PROBLEM: In the excerpt on energy production forecasting, which two inputs does the first Support Vector Machine model use?

DOCUMENT EXCERPT:
================================

2.2. Forecasting
Energy production forecasting has been an important problem, even in traditional systems, and it has been tackled with different techniques, as it can be seen in Figure 2.
Figure 2. Taxonomy of most used IA methods for forecasting.
In
[47], the researchers found a system that uses Support Vector Machines (SVM)
[48]. SVM is mostly used for regression. The model uses two different inputs: solar irradiance and environmental temperature, with energy production as the output. This work included the use of a parameter to tune the number of support vectors during the training. The results show a low error, with a Mean Absolute Percentage Error (MAPE) of 0.1143, but it was really intolerant at errors in the input data. The method was implemented using MATLAB. Another approach related with SVM is found in
[49]. The authors propose a multi-input support vector. Three different inputs were tested. Only solar power, solar power and solar irradiance combined and finally solar power, temperature and irradiance. The best predictions were made when the third vector was used to train the network with. The model showed better results than analytical methods with a MAPE of 36%, but it was found that it was weak against changes in the climate. The method was implemented using MATLAB.
In
[50], a Neural Network was used for Short-Term Forecasting. The input data were composed of the the deviation of load power and temperature of 30 days before the forecast day and the same data of 60 days before and after the forecast day in the previous year. If the forecast day is changed, the neural network needs to be retrained. The network is composed of 9 inputs nodes, 20 hidden nodes and one output neuron. The results show a Mean Absolute Percentage Error (MAPE) of 1.63% on average.
The work of
[51] tries to go further, presenting a neural network of 2 hidden layers, one of 6 nodes and the second with 4. This model has nine inputs (Day, Time, Cloud Cover Index, Air Temperature, Wind speed, Air Humidity, UV index, precipitation and air pressure) and is trained using a hybrid metaheuristic, which combines PSO and GA
[52]. This hybrid is faster and more robust than back-propagation for this problem.
Neural Networks have been found to be sensitive to many factors, including the architecture or the initialization of weights. Combining different NNs in an ensemble has been found to be a strategy to reduce these problems. The work of
[53] tested different combinations using temperature and solar irradiance as inputs. Every combination was found to be better than using only a single NN. The data were composed of 7300 data from 365 different days. The findings were that the best architecture for forecasting is the one which uses an iterative methodology to find the outputs, forecasting one at a time with a Mean Absolute Error (MAE) of 51.48% and Mean Relative Error (MRE) of 17.24%.
The work in
[54] used a fixed methodology, changing activation functions, learning rules and architecture in order to find the best neural network for their dataset. The data were acquired along a period of 70 days, obtaining 11,200 examples. The best network had 1 hidden layer with a Linear Sigmoid Activation Function. The learning rule as Conjugate Gradient
[55], which uses second derivatives to determinate the weight update, inputs temperature and photovoltaic power and outputs next-day forecasting of PV power output. The validation study indicates that this network is simple and versatile and can precisely forecast with a minimum MAPE of 0.8655. The experiments were implemented using the NeuroSolutions
[56].

================================

DATA SUPPLIED:

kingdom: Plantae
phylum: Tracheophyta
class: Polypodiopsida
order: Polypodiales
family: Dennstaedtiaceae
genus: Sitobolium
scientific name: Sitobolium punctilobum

================================

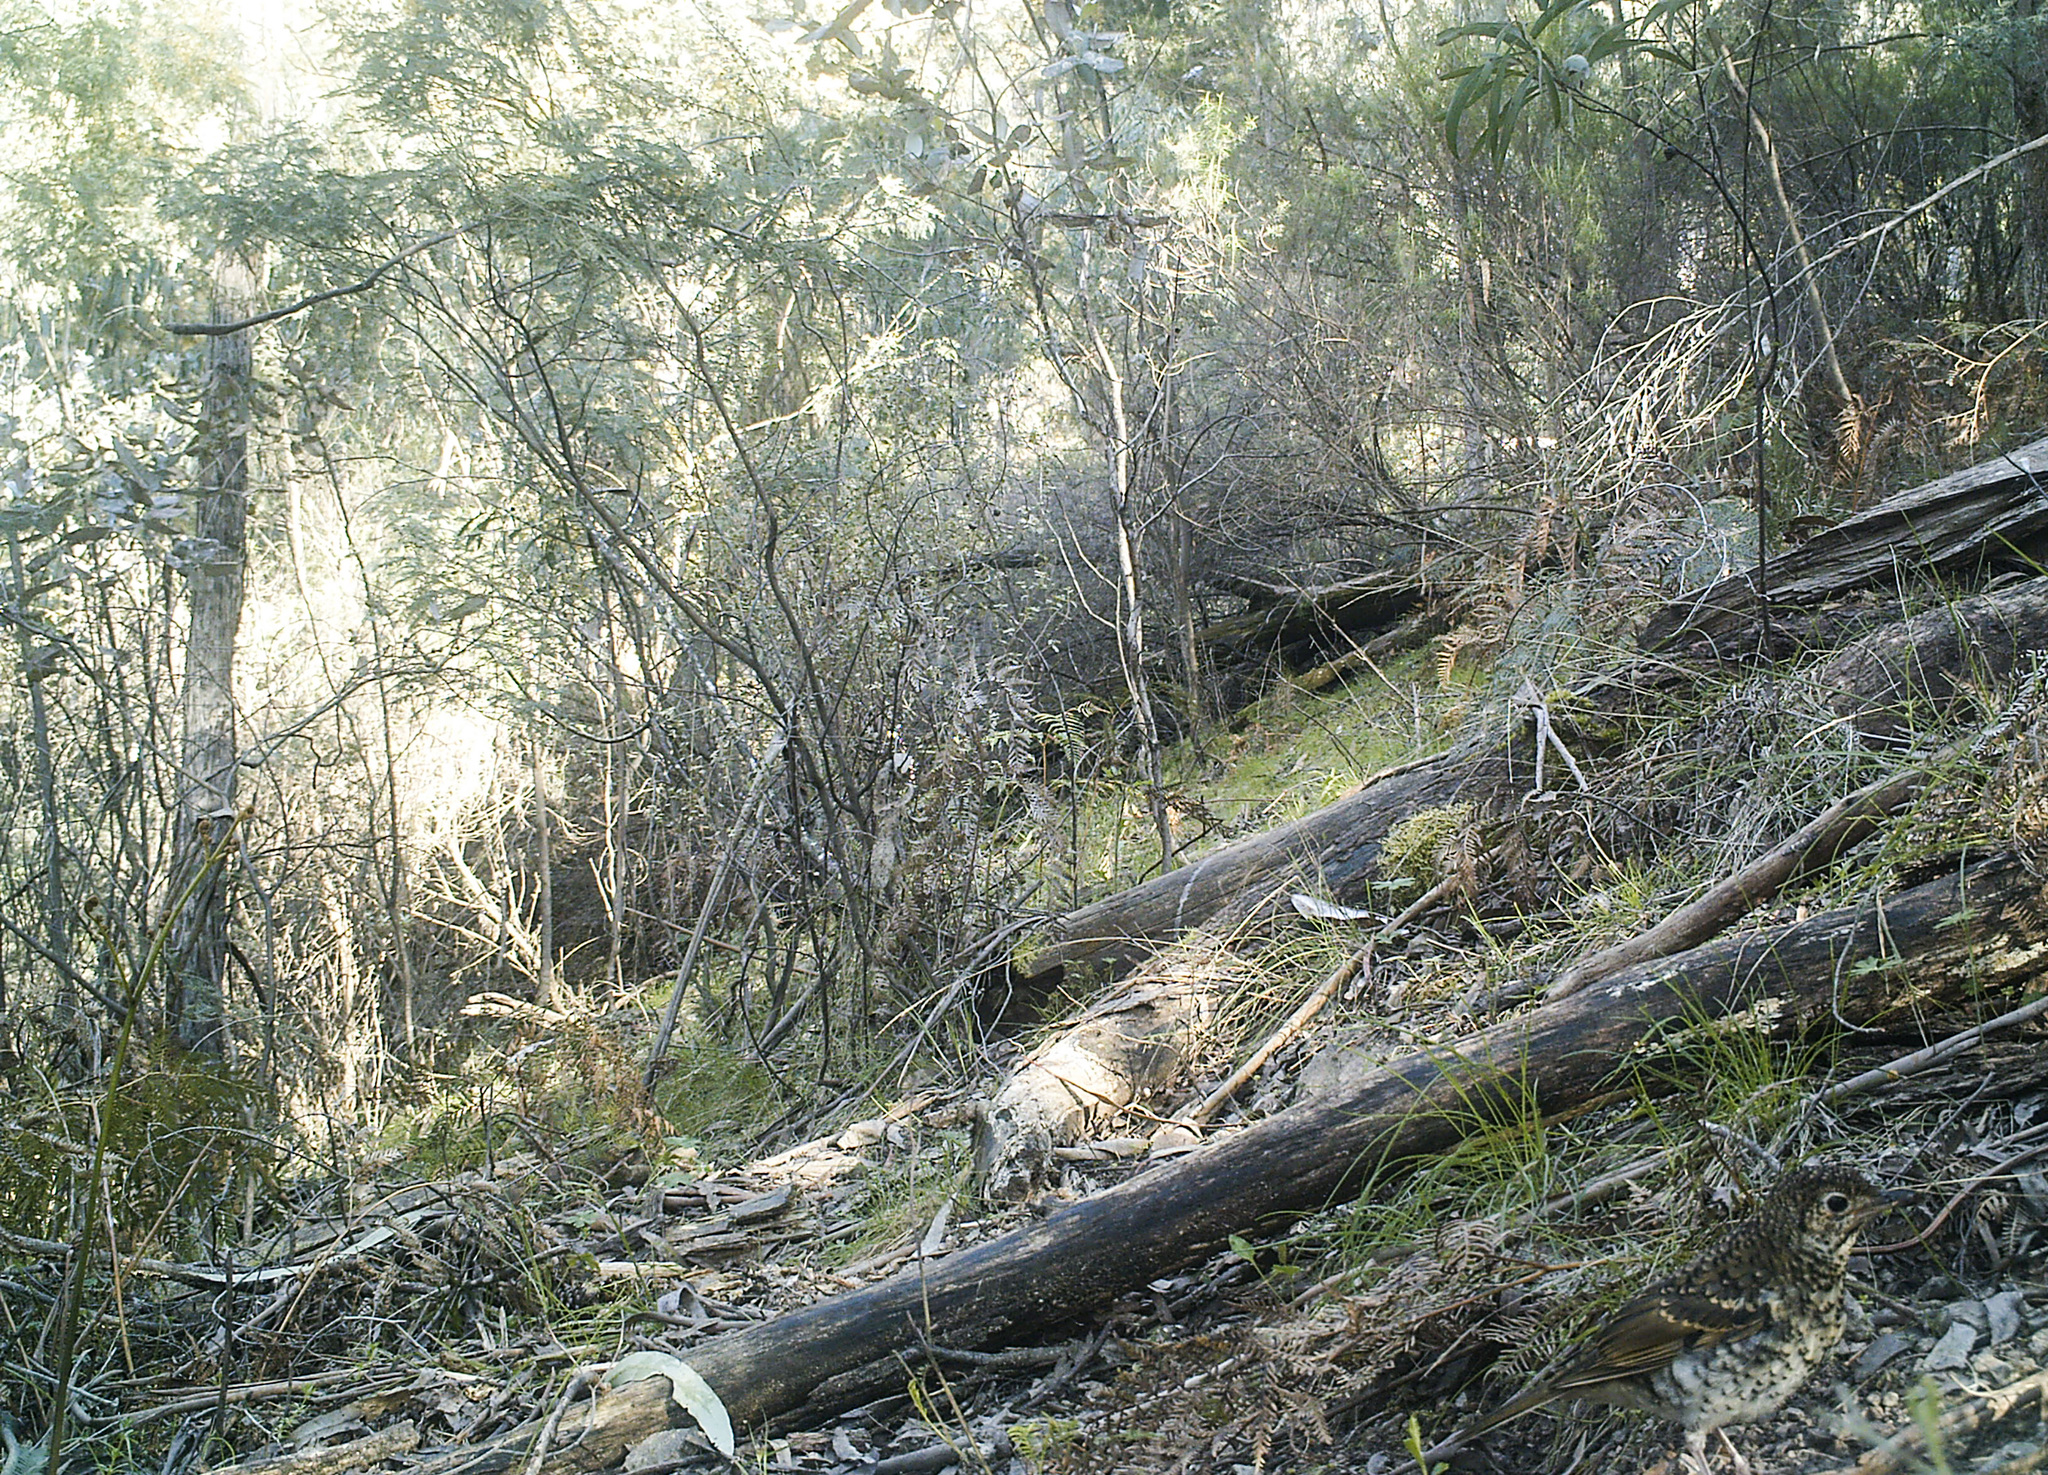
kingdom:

================================

TASK RESULT: Solar irradiance and environmental temperature.